Florida joins Tennessee in providing civil immunity for Good Samaritans who free dogs and other pets trapped inside cars.

A new Florida law means there’s good news for dogs and other domestic animals that are needlessly left inside cars by their owners.

On March 8, Gov. Rick Scott signed into state law House Bill 131, which “creates immunity from civil liability for property damage that may occur when an individual attempts to rescue a minor, elderly or disabled adult, or domestic animal from a motor vehicle.”

In layman’s terms: If a person sees an animal — most often times a dog — locked inside a car that needs to be rescued, he or she may take steps necessary to free the animal without being held liable for any damage caused to the vehicle.

The Florida law follows Tennessee as the first state to allow persons to break into a hot car to free a dog.

Animals left inside a car on a hot day — on even a mild day — are at risk of overheating. 

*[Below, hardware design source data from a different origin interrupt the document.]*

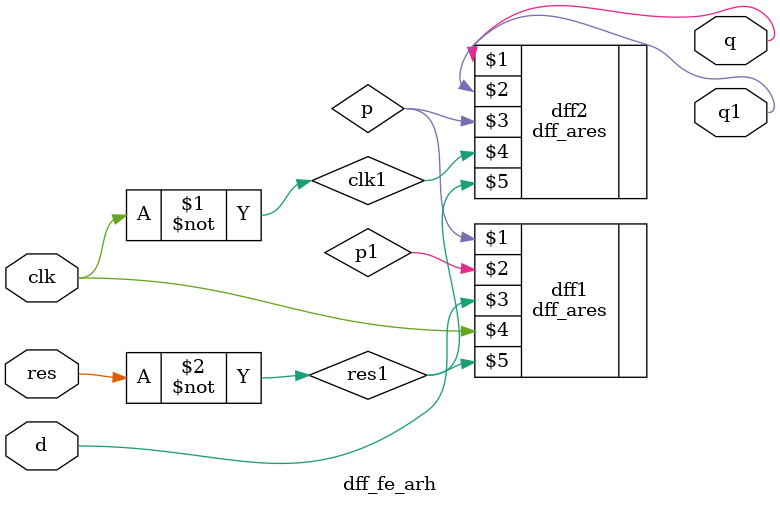
<source format=v>
`include "Hadif_B190513CS_Q01c.v"

module dff_fe_arh(output q, q1, input d, clk, res);
  wire p, p1, clk1, res1;
  nand(clk1, clk);
  nand(res1, res);
  dff_ares dff1(p, p1, d, clk, res1);
  dff_ares dff2(q, q1, p, clk1, res1);
endmodule
</source>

This is great news for animal lovers and activists, but comes with some guidelines. To be protected:

The Good Samaritan must ensure the vehicle is locked and there is no other reasonable way to free the animal or human inside;

The animal or human is unable to get free on his/her/its own;

The rescuer must have “a good faith and reasonable belief” the dog or human is “in imminent danger of suffering harm;”

The Samaritan must call 911 or contact a law enforcement agency before or immediately after entering the vehicle and must use reasonable force in obtaining entry; and

The Good Samaritan must remain with the animal or human in a nearby, safe location until authorities arrive.

Although the law states civil immunity will be granted if the guidelines are met, the rescuer still may be responsible for criminal damages and charged as such.

Less than half of all states have some form of law against persons who leave a dog locked inside a park car.